Financial services has been earmarked as one of the “hot” sectors for M&A throughout the next financial year, according to a report by Minter Ellison.
The financial services sector is one among five “hot” sectors that will see a high volume of mergers and acquisitions for the 2018 fiscal year, according to a new report by commercial law firm Minter Ellison.
The Minter Ellison Directions In Public M&A Report 2017 also singled out health and aged care, IT and software services, food and agribusiness, and infrastructure as potential hotbeds for M&A activity in the coming year.
Speaking to InvestorDaily, MinterEllison corporate M&A partner Alberto Colla said there were two key themes supporting MinterEllison’s prediction for this sector.
“The first is that a lot of banks are looking to divest loan portfolios that are not core to their business,” Mr Colla said.
“You’ve seen a lot of transactions in FY17, or should I say, a few transactions in FY17, that we see as the tip of the iceberg where tanks are hiving off … loan portfolios in areas that they either regard as non-core or too risky.”
At the same time, non-bank financial institutions were “happily” buying these portfolios, and transactions of this kind are likely to continue, Mr Colla said.
The second reason for more M&A activity in this sector was due to increased regulation and scrutiny, according to Mr Colla.

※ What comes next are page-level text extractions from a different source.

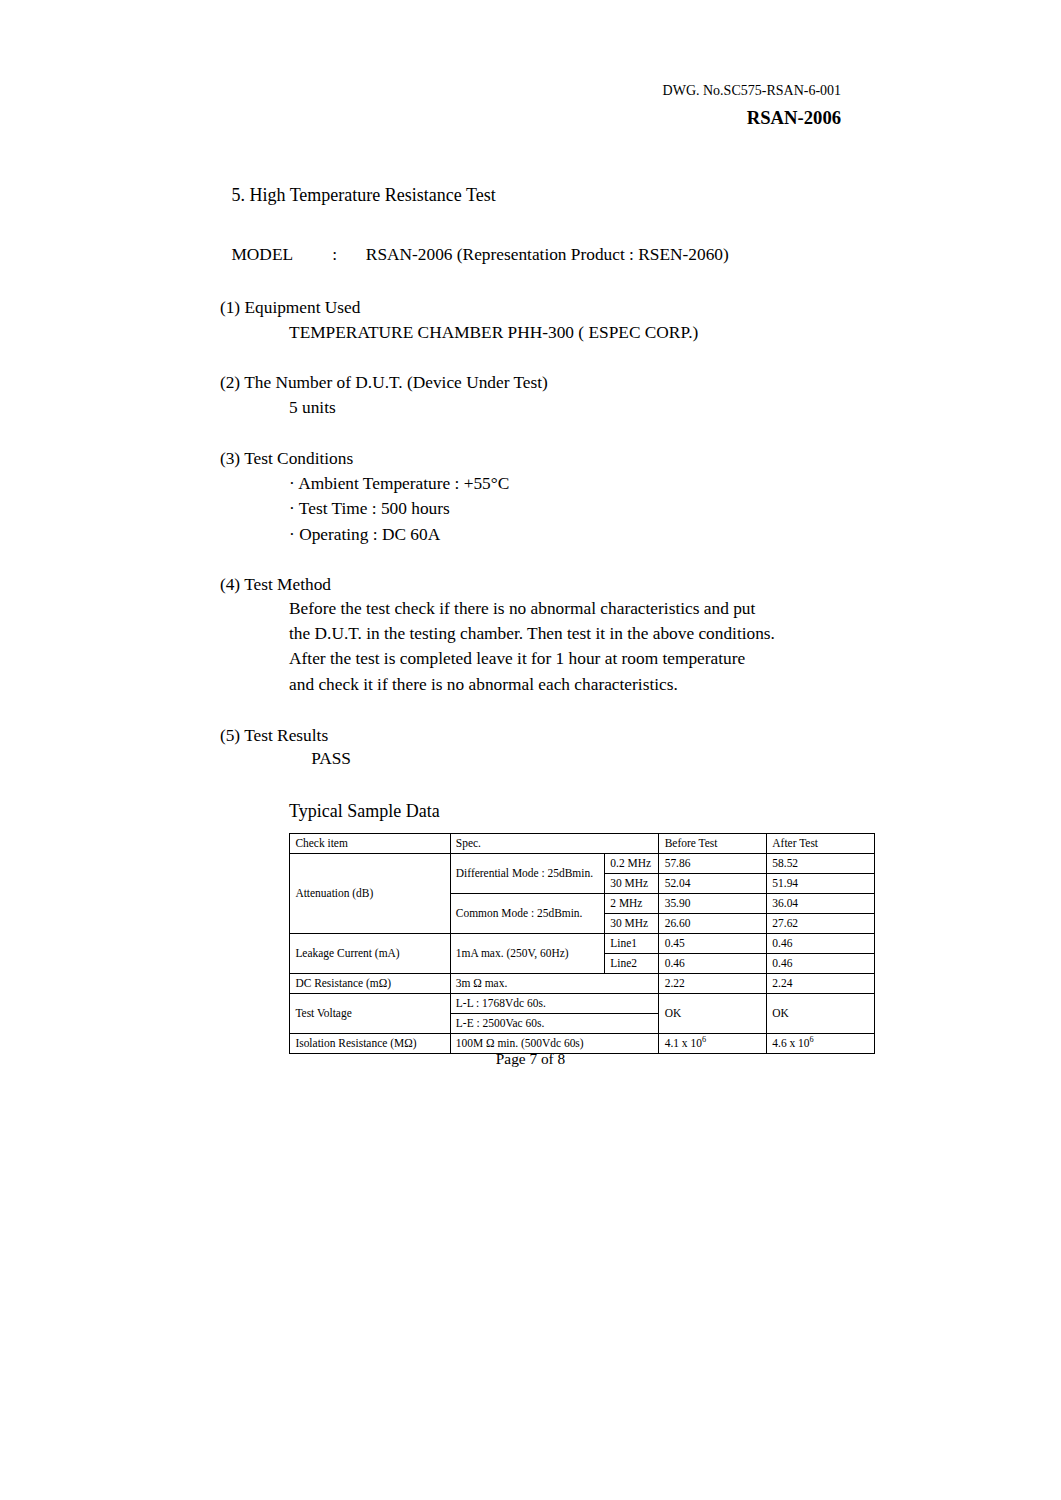DWG. No.SC575-RSAN-6-001
RSAN-2006
5. High Temperature Resistance Test
MODEL: RSAN-2006 (Representation Product : RSEN-2060)
(1) Equipment Used
TEMPERATURE CHAMBER PHH-300 ( ESPEC CORP.)
(2) The Number of D.U.T. (Device Under Test)
5 units
(3) Test Conditions
· Ambient Temperature : +55°C
· Test Time : 500 hours
· Operating : DC 60A
(4) Test Method
Before the test check if there is no abnormal characteristics and put
the D.U.T. in the testing chamber. Then test it in the above conditions.
After the test is completed leave it for 1 hour at room temperature
and check it if there is no abnormal each characteristics.
(5) Test Results
PASS
Typical Sample Data
| Check item | Spec. | Before Test | After Test |
| --- | --- | --- | --- |
| Attenuation (dB) | Differential Mode : 25dBmin. | 0.2 MHz | 57.86 | 58.52 |
| 30 MHz | 52.04 | 51.94 |
| Common Mode : 25dBmin. | 2 MHz | 35.90 | 36.04 |
| 30 MHz | 26.60 | 27.62 |
| Leakage Current (mA) | 1mA max. (250V, 60Hz) | Line1 | 0.45 | 0.46 |
| Line2 | 0.46 | 0.46 |
| DC Resistance (mΩ) | 3m Ω max. | 2.22 | 2.24 |
| Test Voltage | L-L : 1768Vdc 60s. | OK | OK |
| L-E : 2500Vac 60s. |
| Isolation Resistance (MΩ) | 100M Ω min. (500Vdc 60s) | 4.1 x 10 6 | 4.6 x 10 6 |
Page 7 of 8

“You've had, over the best part of a decade and a half, banks acquiring related wealth management businesses such as insurance and super and financial type services, wealth creation type businesses, and adding them onto their core banking business,” he said.
“We perceive that a lot of banks will actually say: ‘let’s just return to our core business of banking and let’s de-merge our wealth management and insurance businesses to clean up our core offering'.”
The report also indicated that while most deals (85 per cent) this fiscal year had been friendly, hostile takeovers were ‘back in vogue’, emboldened by market volatility and uncertainty.
“Hostile bids in FY17 had mixed success,” the report said.
“The re-emergence of hostile bids in FY17 may encourage other acquirers to follower a similar aggressive approach.”